Clinically, various factors and clinical conditions should be considered and balanced when planning to modify patient management after clinical remission, such as, gender, age, duration of disease, HLA-B27, MRI result, and anti-TNF-α treatment [11,12,13]. However, some of these factors are primarily used for research purposes. For example, the MRI SPARCC scoring system provides an objective measure of disease activity for axial SpA, but it is barely used in clinical practice [32]. This is primarily because the SPARCC system requires MRI and scoring training, and it is a time-consuming procedure, which is not easy for clinicians to use. The ASDAS score in practice is also faced with the same problem. Thus, we attempted to transform SPARCC scores into a simple dichotomous variable, a positive or negative MRI status. Then we constructed a nomogram prediction model, which may help rheumatologists to predict and evaluate the 1-year probability of remission by a very simple scoring and visualizing mode. Our nomogram model contained only five simple variables, representing a straightforward visual tool for the prediction in clinical practice. To the best of our knowledge, this is the first nomogram model predicting axSpA maintaining remission and disease flares, in order to modify therapy methods. The AUROCs of nomogram prediction models could be range from 0.71 to 0.729, suggesting a relative acceptably sensitivity and specificity for the prediction. It could be helpful for doctors to quickly identify patients with high- and low-risk of flares, and then to decide whether a careful follow-up should be performed in higher-risk patients.

Furthermore, we also compared the validity of the nomogram mode with a clinical experience model that included gender, disease duration, and HLA-B27 value.

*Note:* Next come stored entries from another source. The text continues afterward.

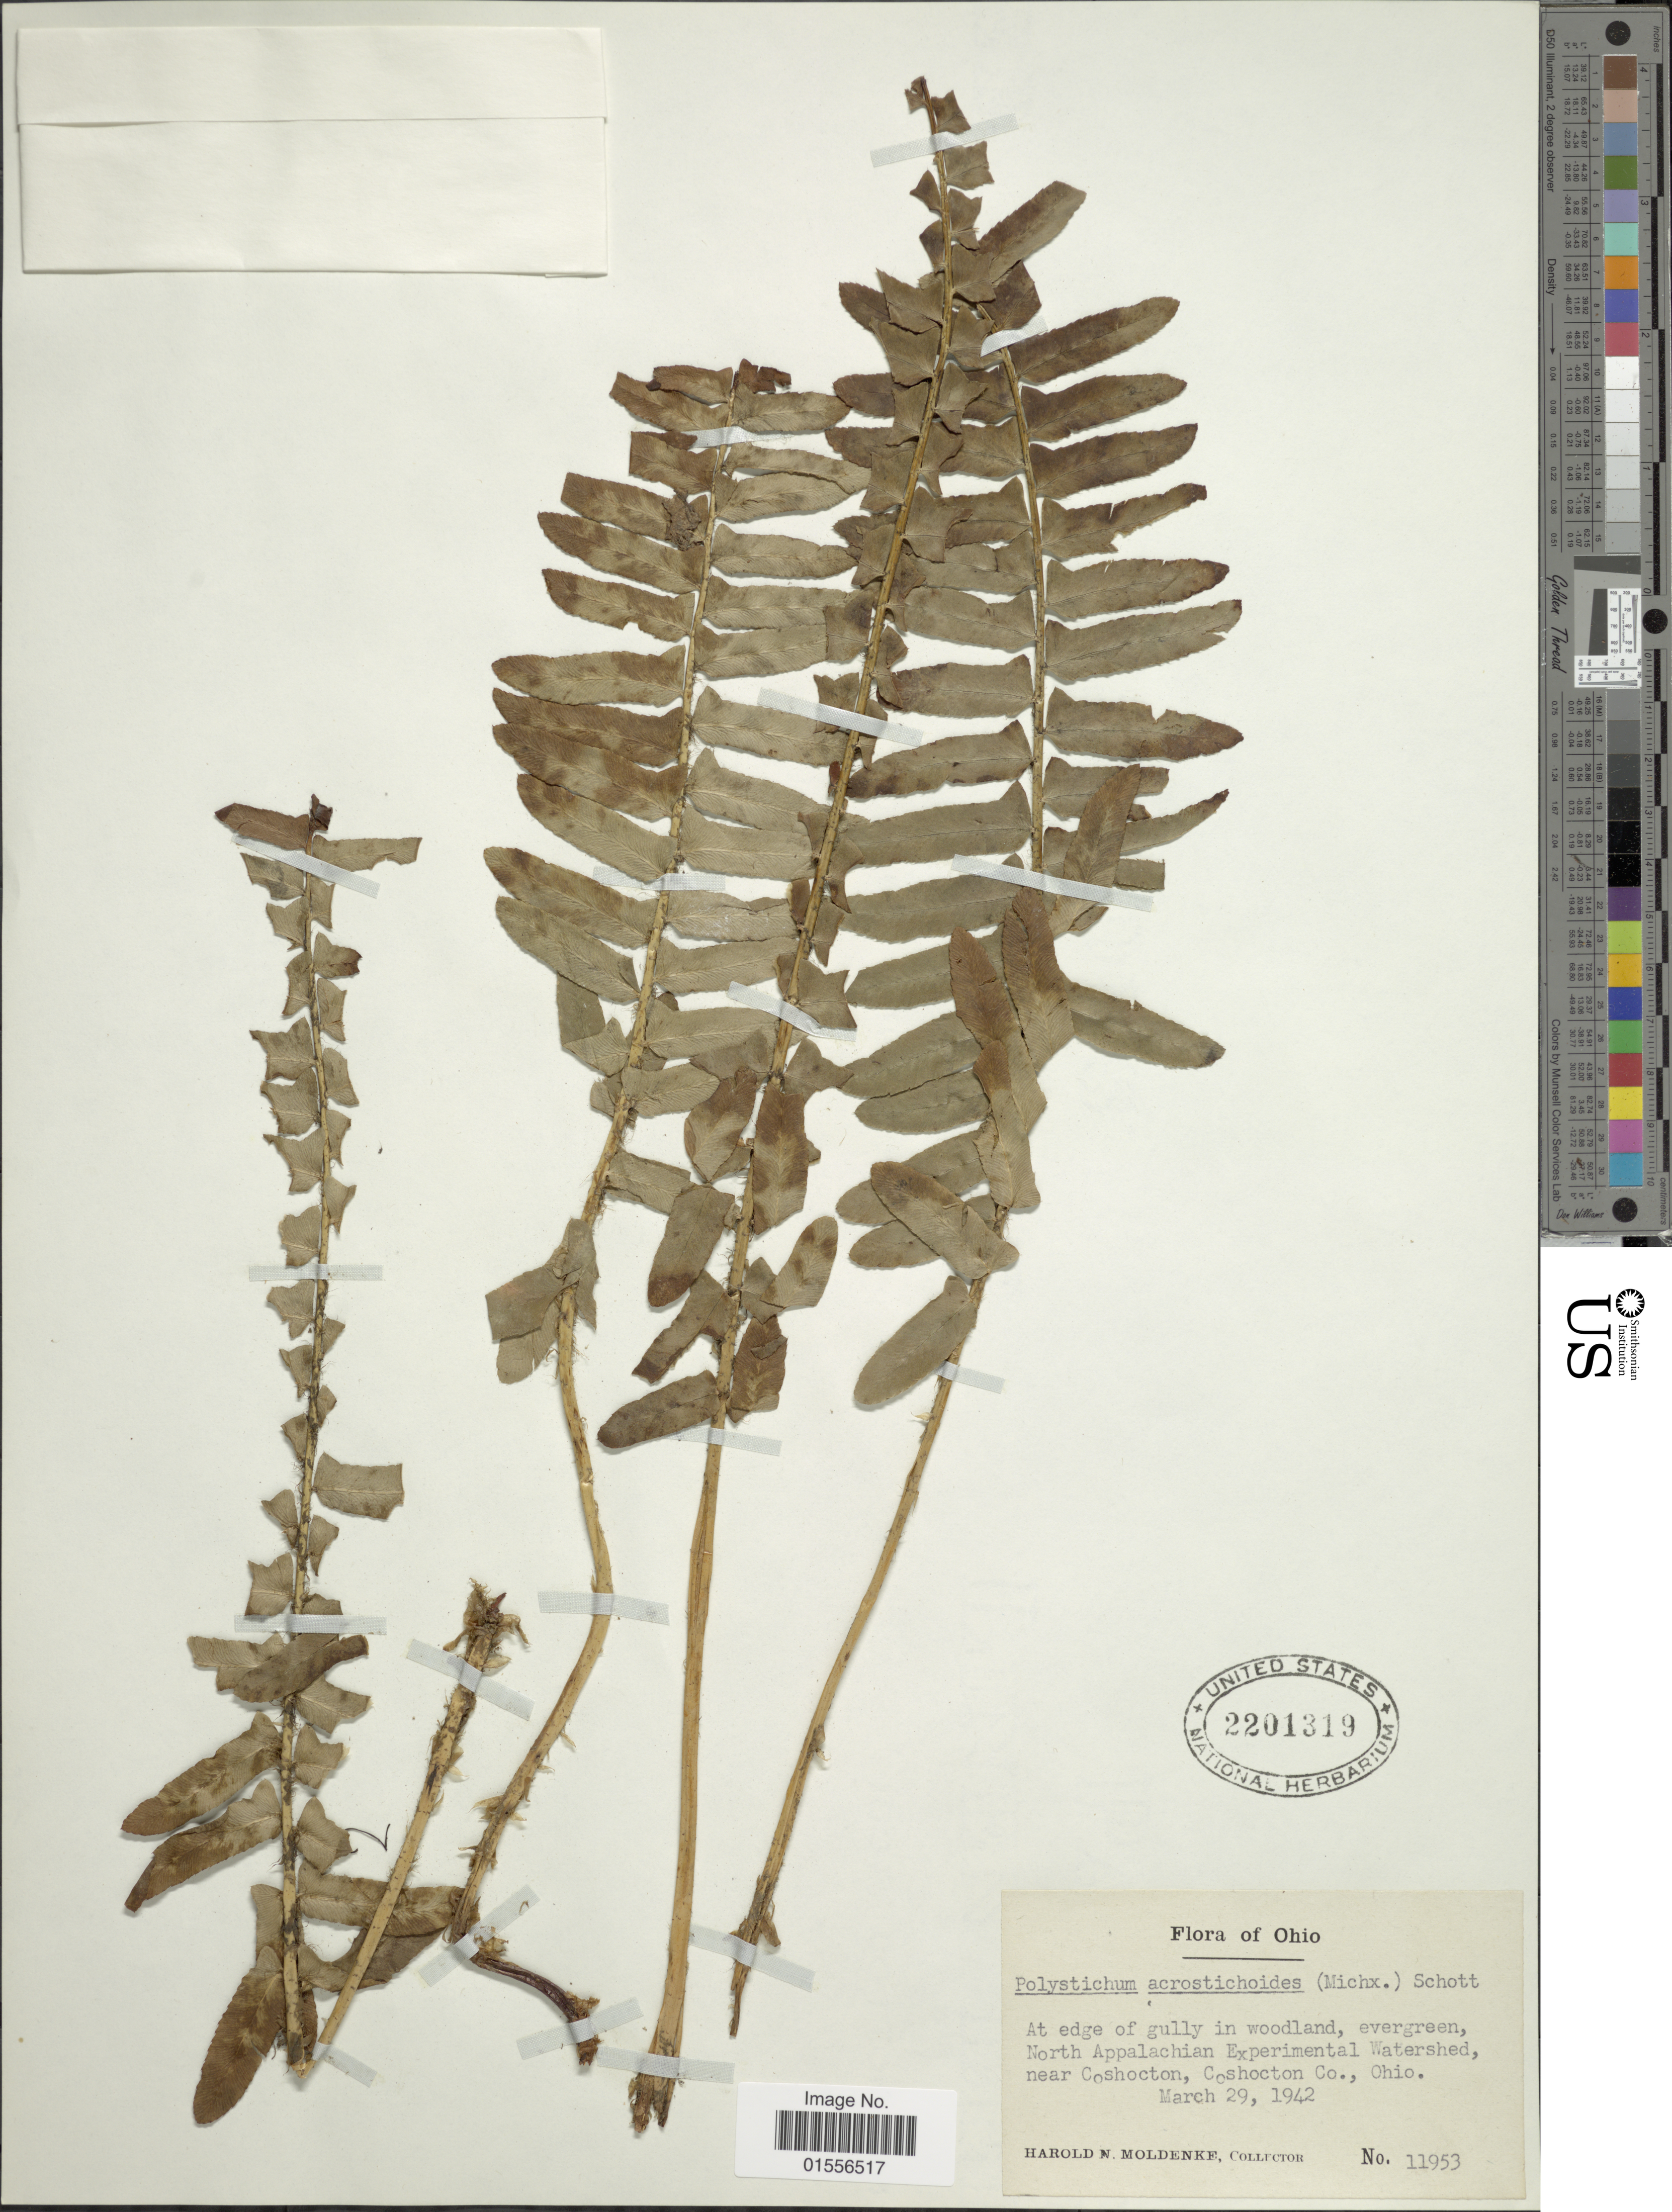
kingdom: Plantae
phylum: Tracheophyta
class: Polypodiopsida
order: Polypodiales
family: Dryopteridaceae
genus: Polystichum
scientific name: Polystichum acrostichoides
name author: (Michx.) Schott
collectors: H. N. Moldenke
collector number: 11953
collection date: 1942-03-29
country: United States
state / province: Ohio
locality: At edge of gully in woodland, evergreen, North Appalachian Experimental Watershed, near Coshocton, Coshocton Co.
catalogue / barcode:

The C-indices of the clinical experience model in the training and validation groups were no larger than 0.60, and the AUROCs of the clinical experience model were 0.589 to 0.554, which is far lower than for the nomogram prediction models. We also applied the DCA, a novel method for evaluating alternative prognostic strategies [36, 37], and found an advantage in the nomogram model.

This study has some limitations. Due to the limited number of participants in this cohort, further large-scaled studies are warranted in order to verify the sensitivity and specificity of the model. Also, the participants were from a clinical trial, which might limit the extent of the conclusions; studies in other countries and areas of the world are needed in order to reconfirm our results. Furthermore, additional possible and practical predictors may also be considered.

Conclusions

In conclusion, using the data from a well-designed clinical trial, this study found that active sacroiliitis in MRI and anti-TNF-α treatment need to be weighted in order to estimate remission and disease flares, when axSpA patients achieve low disease activity. We developed and validated a nomogram predictive model for predicting the remission and flare probability among axSpA patients who have achieved low disease activity. This simple nomogram model had an adequate ability to discriminate and calibrate and appropriate clinical utility. It may be a useful and helpful tool for both patients and doctors conducting a post-remission evaluation.